View on GitHub


CSC2417 - Algorithms & Genome Analysis

Course Description

Instructor: Jared Simpson
Office: OICR 6-27
Office hours: By appointment
Lectures: Wednesdays 10-12PM in BL113

In this course we will explore the computational problems that have emerged from genome sequencing. The topics will include the string algorithms used for the classic sequence alignment and genome assembly problems, algorithms for comparing genomes, sequence classification using probabilistic models and algorithms for analysing gene expression data. Throughout the course a special emphasis will be made on efficient algorithms designed to meet the challenges of rapidly growing data sets in the current era of high-throughput genome sequencing. The course is intended for Computer Science graduate students, and all of the required biology will be explained in the class. Students in biological and related sciences with a strong computational background are encouraged to participate.


This course will be assessed by three written assignments (60%) and a final project (40%). The final project will in the form of a paper on a topic selected by the student relating to sequence analysis. This can be a review of recently published algorithms, an original idea or an implementation of a significant algorithm. Detailed instructions will be posted later this month.

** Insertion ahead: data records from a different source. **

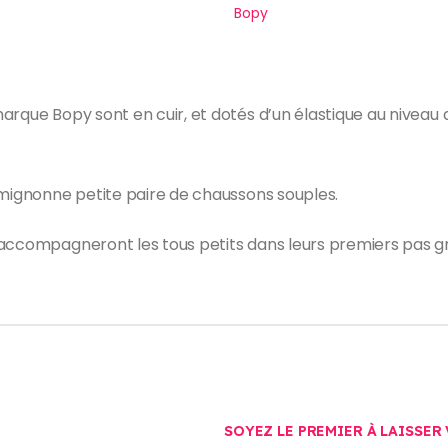
Bopy
que Bopy sont en cuir, et dotés d’un élastique au niveau de 
 mignonne petite paire de chaussons souples.
 accompagneront les tous petits dans leurs premiers pas 
SOYEZ LE PREMIER À LAISSE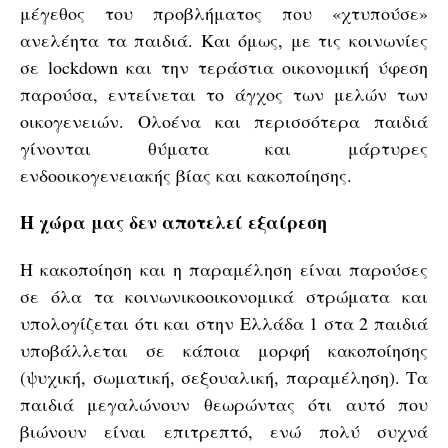
μέγεθος του προβλήματος που «χτυπούσε»
ανελέητα τα παιδιά. Και όμως, με τις κοινωνίες
σε lockdown και την τεράστια οικονομική ύφεση
παρούσα, εντείνεται το άγχος των μελών των
οικογενειών. Ολοένα και περισσότερα παιδιά
γίνονται θύματα και μάρτυρες
ενδοοικογενειακής βίας και κακοποίησης.
Η χώρα μας δεν αποτελεί εξαίρεση
Η κακοποίηση και η παραμέληση είναι παρούσες
σε όλα τα κοινωνικοοικονομικά στρώματα και
υπολογίζεται ότι και στην Ελλάδα 1 στα 2 παιδιά
υποβάλλεται σε κάποια μορφή κακοποίησης
(ψυχική, σωματική, σεξουαλική, παραμέληση). Τα
παιδιά μεγαλώνουν θεωρώντας ότι αυτό που
βιώνουν είναι επιτρεπτό, ενώ πολύ συχνά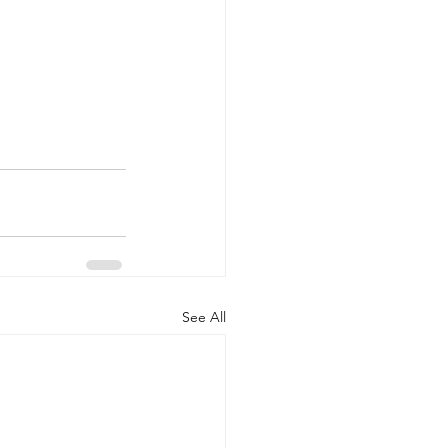
See All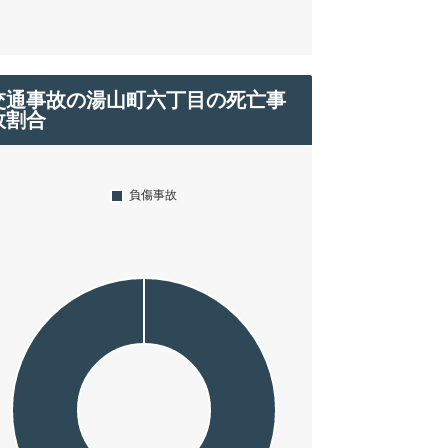
交通事故の湯山町六丁目の死亡事
故割合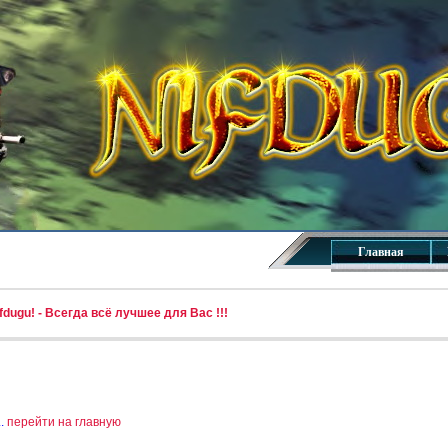
Главная
dugu! - Всегда всё лучшее для Вас !!!
..
перейти на главную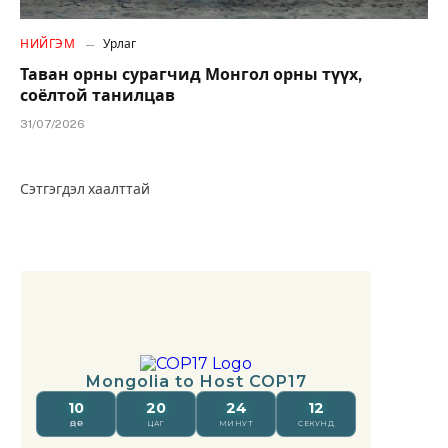
НИЙГЭМ
Урлаг
Таван орны сурагчид Монгол орны түүх,
соёлтой танилцав
31/07/2026
Сэтгэгдэл хаалттай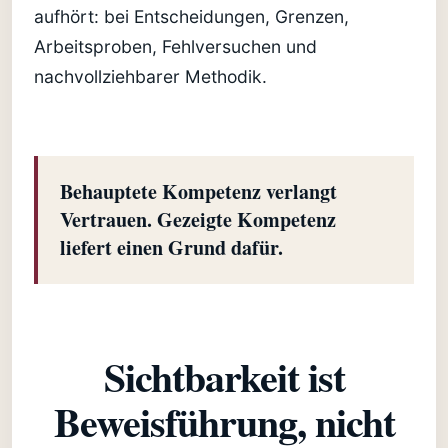
aufhört: bei Entscheidungen, Grenzen,
Arbeitsproben, Fehlversuchen und
nachvollziehbarer Methodik.
Behauptete Kompetenz verlangt
Vertrauen. Gezeigte Kompetenz
liefert einen Grund dafür.
Sichtbarkeit ist
Beweisführung, nicht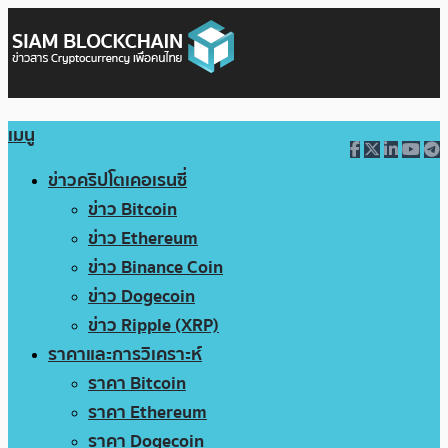
เมนู
ข่าวคริปโตเคอเรนซี่
ข่าว Bitcoin
ข่าว Ethereum
ข่าว Binance Coin
ข่าว Dogecoin
ข่าว Ripple (XRP)
ราคาและการวิเคราะห์
ราคา Bitcoin
ราคา Ethereum
ราคา Dogecoin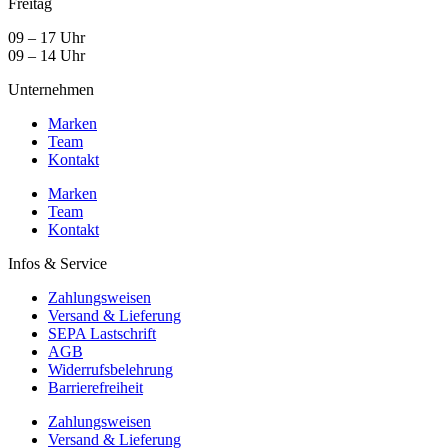
Freitag
09 – 17 Uhr
09 – 14 Uhr
Unternehmen
Marken
Team
Kontakt
Marken
Team
Kontakt
Infos & Service
Zahlungsweisen
Versand & Lieferung
SEPA Lastschrift
AGB
Widerrufsbelehrung
Barrierefreiheit
Zahlungsweisen
Versand & Lieferung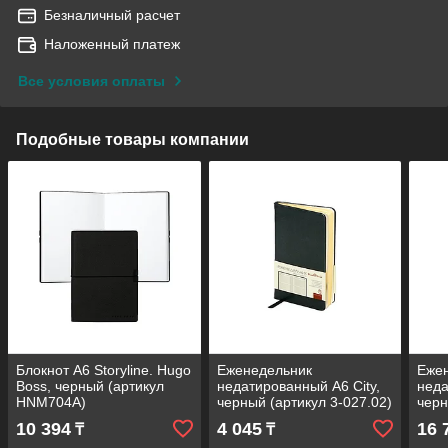
Безналичный расчет
Наложенный платеж
Все условия оплаты
Подобные товары компании
Блокнот А6 Storyline. Hugo
Еженедельник
Еже
Boss, черный (артикул
недатированный А6 City,
неда
HNM704A)
черный (артикул 3-027.02)
черн
10 394
4 045
16 
₸
₸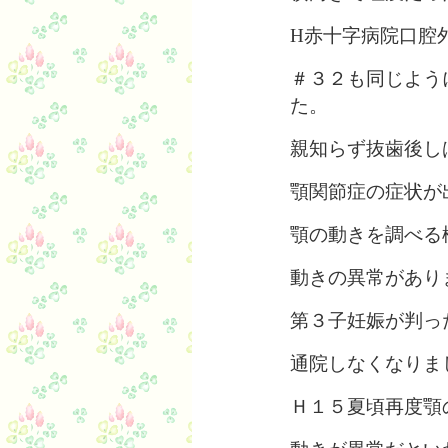
H赤十字病院口腔
＃３２も同じよう
た。
親知らず抜歯後し
顎関節症の症状が
顎の動きを調べる
動きの異常があり
第３子妊娠が判っ
通院しなくなりま
Ｈ１５夏頃再度顎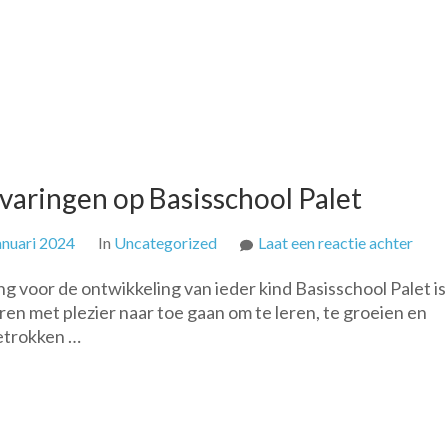
varingen op Basisschool Palet
op
anuari 2024
In
Uncategorized
Laat een reactie achter
Ontd
ng voor de ontwikkeling van ieder kind Basisschool Palet i
de
en met plezier naar toe gaan om te leren, te groeien en
Kleur
betrokken …
Leer
op
Basi
Palet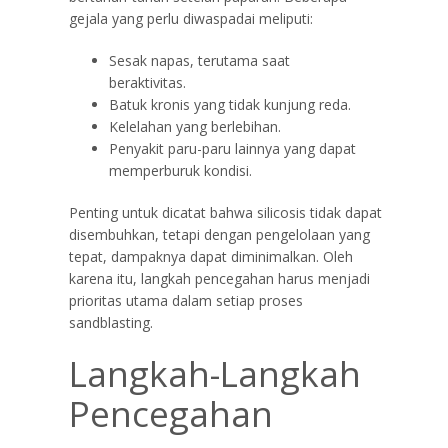
gejala yang perlu diwaspadai meliputi:
Sesak napas, terutama saat
beraktivitas.
Batuk kronis yang tidak kunjung reda.
Kelelahan yang berlebihan.
Penyakit paru-paru lainnya yang dapat
memperburuk kondisi.
Penting untuk dicatat bahwa silicosis tidak dapat
disembuhkan, tetapi dengan pengelolaan yang
tepat, dampaknya dapat diminimalkan. Oleh
karena itu, langkah pencegahan harus menjadi
prioritas utama dalam setiap proses
sandblasting.
Langkah-Langkah
Pencegahan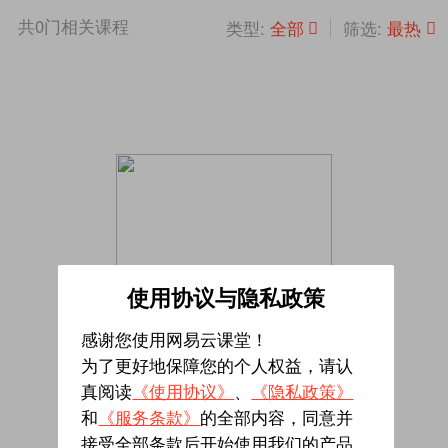
共
0
门相关课程
全部
最热
类型:
筛选:
使用协议与隐私政策
感谢您使用网易云课堂！
为了更好地保障您的个人权益，请认
真阅读
《使用协议》
、
《隐私政策》
暂无相关课程
和
《服务条款》
的全部内容，同意并
接受全部条款后开始使用我们的产品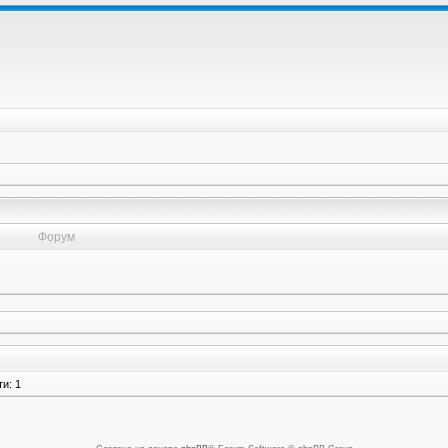
Форум
и: 1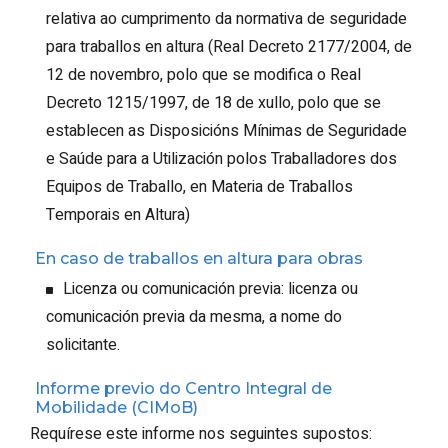
relativa ao cumprimento da normativa de seguridade
para traballos en altura (Real Decreto 2177/2004, de
12 de novembro, polo que se modifica o Real
Decreto 1215/1997, de 18 de xullo, polo que se
establecen as Disposicións Mínimas de Seguridade
e Saúde para a Utilización polos Traballadores dos
Equipos de Traballo, en Materia de Traballos
Temporais en Altura)
En caso de traballos en altura para obras
Licenza ou comunicación previa: licenza ou
comunicación previa da mesma, a nome do
solicitante.
Informe previo do Centro Integral de
Mobilidade (CIMoB)
Requírese este informe nos seguintes supostos: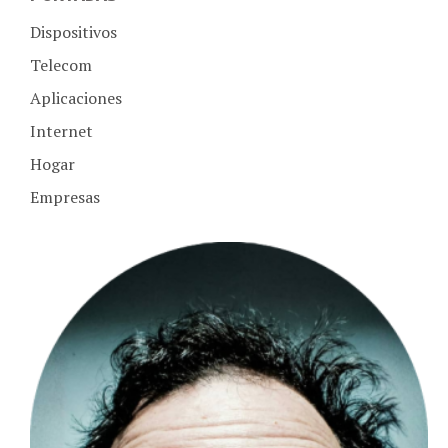
Dispositivos
Telecom
Aplicaciones
Internet
Hogar
Empresas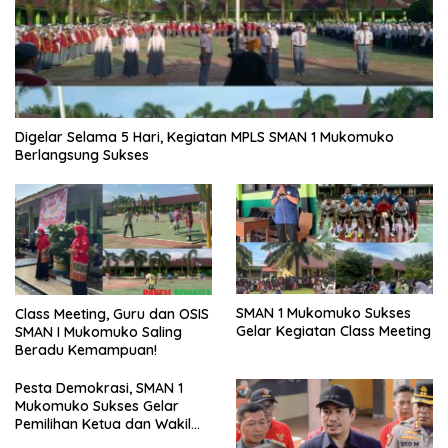
Digelar Selama 5 Hari, Kegiatan MPLS SMAN 1 Mukomuko
Berlangsung Sukses
SMAN 1 Mukomuko Sukses
Class Meeting, Guru dan OSIS
Gelar Kegiatan Class Meeting
SMAN I Mukomuko Saling
Beradu Kemampuan!
Pesta Demokrasi, SMAN 1
Mukomuko Sukses Gelar
Pemilihan Ketua dan Wakil
Ketua OSIS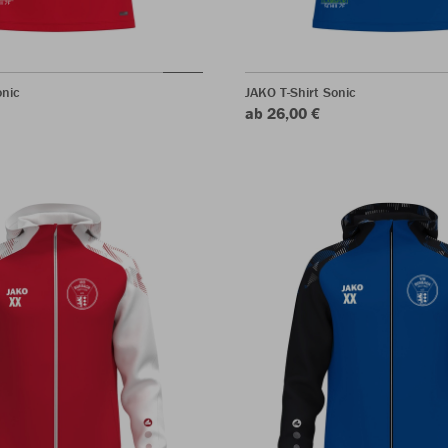
onic
JAKO T-Shirt Sonic
ab 26,00 €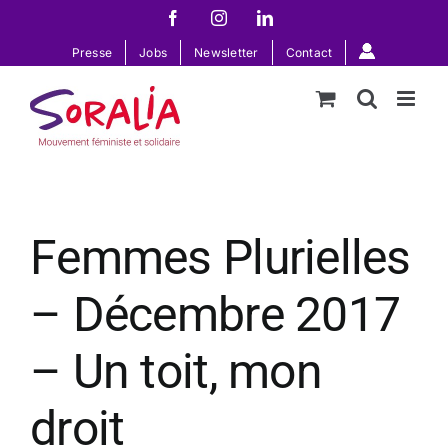
Passer
Facebook
Instagram
LinkedIn
au
Presse
Jobs
Newsletter
Contact
contenu
Femmes Plurielles
– Décembre 2017
– Un toit, mon
droit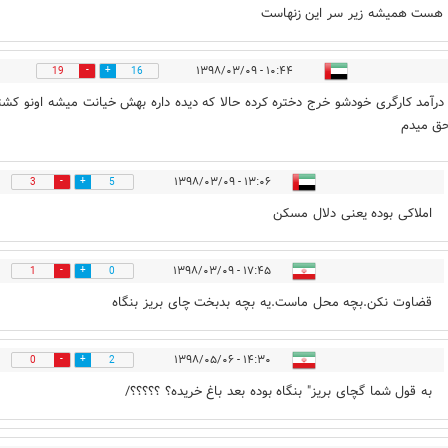
هست همیشه زیر سر این زنهاست
۱۰:۴۴ - ۱۳۹۸/۰۳/۰۹
19
16
 درآمد کارگری خودشو خرج دختره کرده حالا که دیده داره بهش خیانت میشه اونو کش
ق میدم
۱۳:۰۶ - ۱۳۹۸/۰۳/۰۹
3
5
املاکی بوده یعنی دلال مسکن
۱۷:۴۵ - ۱۳۹۸/۰۳/۰۹
1
0
قضاوت نکن.بچه محل ماست.یه بچه بدبخت چای بریز بنگاه
۱۴:۳۰ - ۱۳۹۸/۰۵/۰۶
0
2
به قول شما گچای بریز" بنگاه بوده بعد باغ خریده؟ ؟؟؟؟؟/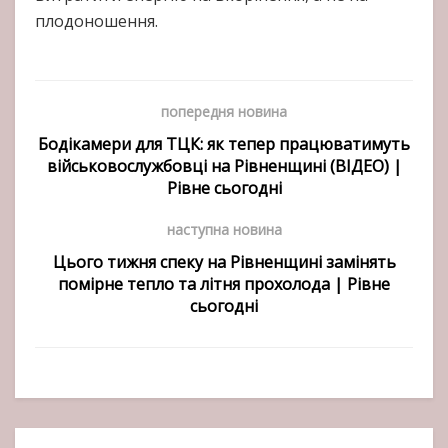
плодоношення.
попередня новина
Бодікамери для ТЦК: як тепер працюватимуть
військовослужбовці на Рівненщині (ВІДЕО) |
Рівне сьогодні
наступна новина
Цього тижня спеку на Рівненщині замінять
помірне тепло та літня прохолода | Рівне
сьогодні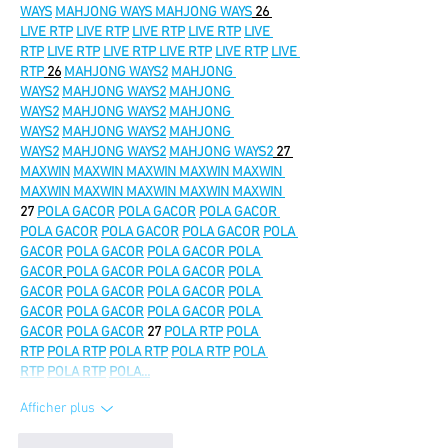
WAYS
MAHJONG WAYS 
MAHJONG WAYS
 26 
LIVE RTP
LIVE RTP
LIVE RTP
LIVE RTP
LIVE 
RTP
LIVE RTP
LIVE RTP 
LIVE RTP
LIVE RTP
LIVE 
RTP
 26
MAHJONG WAYS2
MAHJONG 
WAYS2
MAHJONG WAYS2
MAHJONG 
WAYS2
MAHJONG WAYS2
MAHJONG 
WAYS2
MAHJONG WAYS2
MAHJONG 
WAYS2
MAHJONG WAYS2
MAHJONG WAYS2
 27 
MAXWIN
MAXWIN 
MAXWIN 
MAXWIN 
MAXWIN 
MAXWIN 
MAXWIN 
MAXWIN MAXWIN 
MAXWIN 
27 
POLA GACOR
POLA GACOR
POLA GACOR 
POLA GACOR
POLA GACOR
POLA GACOR
POLA 
GACOR
POLA GACOR
POLA GACOR 
POLA 
GACOR
POLA GACOR 
POLA GACOR
POLA 
GACOR
POLA GACOR
POLA GACOR
POLA 
GACOR
POLA GACOR
POLA GACOR
POLA 
GACOR
POLA GACOR
 27 
POLA RTP
POLA 
RTP
POLA RTP
POLA RTP
POLA RTP
POLA 
RTP
POLA RTP
POLA…
Afficher plus
J'aime
Répondre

  1. Assignment 1 - Due November 2nd
  2. Assignment 2 - Due November 21st
  3. Assignment 3 - Due December 8th


  1. Sept 14 - Introduction to Genomes and Genome sequencing [slides]
  2. Sept 21 - No lecture
  3. Sept 28 - Strings - Introduction to strings and matching problems [slides] [SSAHA] [q-grams]
  4. Oct 5 - Sequence Alignment 1 - Alignment and dynamic programming [slides] [BLAST] [MAQ]
  5. Oct 12 - Sequence Alignment 2 - Indexing - suffix tries, trees and arrays [slides] [MUMmer] [MUMmer slides]
  6. Oct 19 - Sequence Alignment 3 - Indexing - the bwt and fm-index [slides] [bwa]
  7. Oct 26 - Genome Assembly 1 - Assembly Graphs and Overlap-based Assembly [slides]
  8. Nov 2 - Genome Assembly 2 - de Bruijn graph assembly and memory efficiency [slides]
  9. Nov 9 - Genome Analysis 1 - Basic sequence classification [slides]
  10. Nov 16 (11am) - Genome Analysis 2 - Genome Annotation Guest Lecture by Michael Hoffman
  11. Nov 23 - Reconstructing tumour lineages - Guest Lecture by Quaid Morris
  12. Nov 30 - Quantifying transcript abundance using RNA-Seq [slides]
  13. Dec 7 - Nanopore analysis [slides]

Teaching Materials

There is no required textbook for this course but the classic reference for much of the material is Biological Sequence Analysis by Durbin, Eddy, Krogh and Mitchison. The lectures are designed to stand alone but this book is well worth reading to supplement the course's content.
Many of the lectures reuse slides with permission from Ben Langmead's excellent teaching materials. In the lectures posted above Ben's slides retain the John Hopkins University logo. The Week 12 (RNA-Seq) slides use material provided by Rob Patro and Pall Melsted.

Discussion Group

There is a google group for the course where you can ask questions and receive help. Please sign up here as it will also be used for course announcements.

Office Hours

The course instructor is located at OICR. I am available to talk to students most days of the week but you should email first to make sure I am free.